While I present (2b) and (3) as separate, I think they’re effectively the same. In other words, I think being inconsistent on this particular point is just what AC (and for that matter Aiwass) meant by being a slave.
Another possibility is that there is no good reason to condemn compassion, but you had better do it anyway, because Aiwass commands it.
You disagree with Aiwass—so do all of us. The trouble is that He can say: “But I’m not arguing; I’m telling you.” (Magick Without Tears, XLVIII)
But I am assuming for the sake of discussion that there is an argument in favor of the position. Crowley seems to agree, otherwise he wouldn’t have presented the argument in the first place.
While I consider it of service to others to show what Crowley said about this issue, why he said what he said, what I perceive to be possible responses to this issue, and what I perceive to be the likely consequences of those responses, I have made an effort not to tell anyone what the best response is. If it appears as though I have attempted to tell anyone what they should do, then that is the result of accident rather than design. It is ultimately up to each individual to decide this question (and all questions regarding Liber AL vel Legis) for themselves by appeal to Crowley’s writings (or however they see fit).
The ground of the distinction between the finite will and the infinite will
1. “[Hadit] hath no Nature of His own, for He is that to which all Events occur.” (Djeridensis Comment on AL II.2)
2. The nature of something is its characteristic behavior, the way it tends to act.
3. Actions are intelligible in terms of their ends. Running and cooking are differentiated by the results they tend to realize. (It’s not necessary for the result to be separate from the doing. Consider the action “standing up.”)

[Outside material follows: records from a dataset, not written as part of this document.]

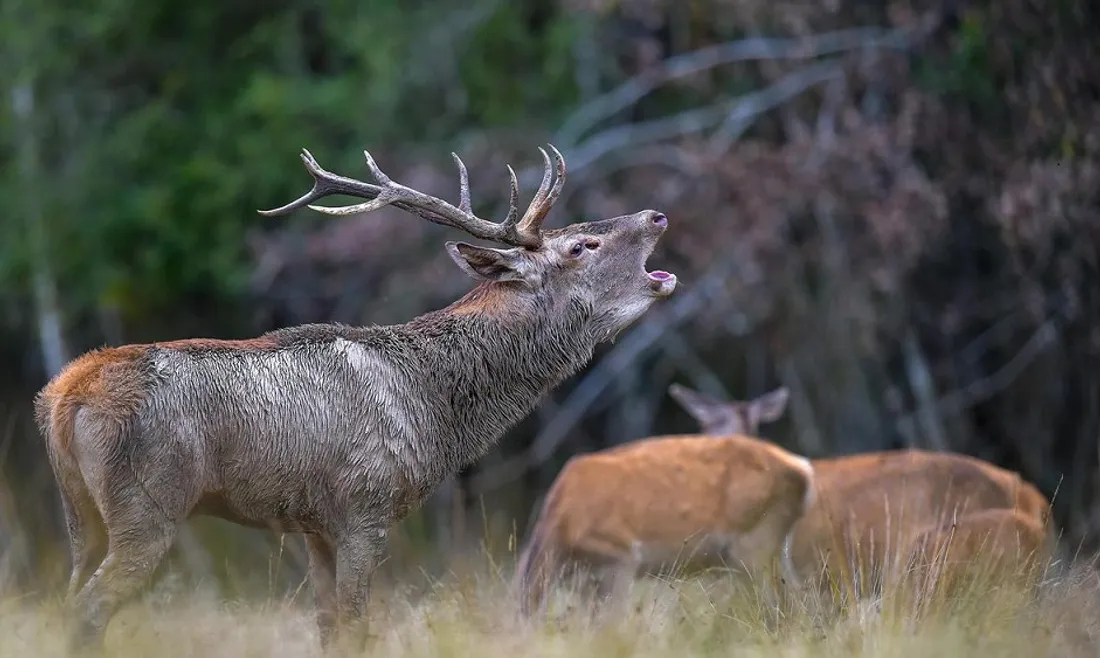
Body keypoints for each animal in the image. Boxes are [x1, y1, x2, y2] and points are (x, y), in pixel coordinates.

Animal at [34, 143, 679, 652]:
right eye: (581, 246)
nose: (655, 214)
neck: (434, 411)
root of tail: (66, 395)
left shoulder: (314, 525)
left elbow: (328, 631)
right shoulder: (365, 507)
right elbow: (356, 628)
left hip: (79, 514)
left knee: (67, 598)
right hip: (147, 503)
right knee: (87, 610)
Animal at [513, 432, 816, 617]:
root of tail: (803, 471)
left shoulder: (621, 556)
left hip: (755, 540)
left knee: (779, 606)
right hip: (775, 545)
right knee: (798, 600)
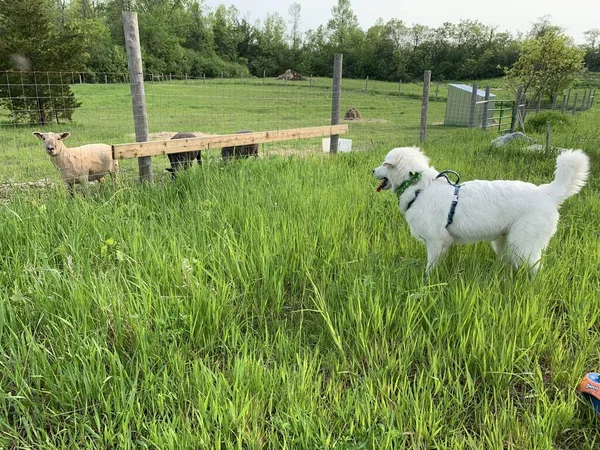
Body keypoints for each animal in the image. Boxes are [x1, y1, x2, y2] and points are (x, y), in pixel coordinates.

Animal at [372, 148, 588, 274]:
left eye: (384, 163)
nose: (372, 171)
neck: (420, 187)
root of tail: (547, 192)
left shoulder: (436, 241)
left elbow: (430, 268)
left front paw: (427, 283)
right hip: (504, 241)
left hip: (523, 244)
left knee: (536, 269)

4. Having no nature, Hadit has no characteristic end. (“For pure will, unassuaged of purpose, delivered from the lust of result, is every way perfect.” AL II.44)
5. But Hadit is not for that reason without activity. (“‘Come unto me’ is a foolish word: for it is I that go.” AL II.7)
6. Hadit is pure going—action done for its own sake. This is the same thing as Hadit having Nuit for his end. “But to love me is better than all things” (AL I.61) “Now Hadit knows Nuit by virtue of his ‘Going’ or ‘Love.’ It is therefore wrong to worship Hadit; one is to be Hadit, and worship Her.” (New Comment to AL II.8)
7. Hadit is the true self of the aspirant. (“Thou who art I beyond all I am, who hast no nature and no name…” Liber XV)
8. The activity of the true self is the true will. (“…the Adept will be free to concentrate his deepest self, that part of him which unconsciously orders his true Will…” Liber Samekh)
9. My true will being infinite—having no goal other than Nuit—it cannot be captured by any finite expression, not even a single word.
10. This is the ground for the distinction between finite will and infinite will which Crowley makes in Liber CL: “And to each will come the knowledge of his finite will, whereby one is a poet, one prophet, one worker in steel, another in jade. But also to each be the knowledge of his infinite Will, his destiny to perform the Great Work, the realization of his True Self.”
11. But the distinction between the finite will and the infinite will is a distinction of thought, not a real distinction. In other words, the difference between the infinite will and the finite will is a difference made only by the finite will. This is because the infinite will—almost by definition—can’t have anything to do with other than itself or its own pure activity.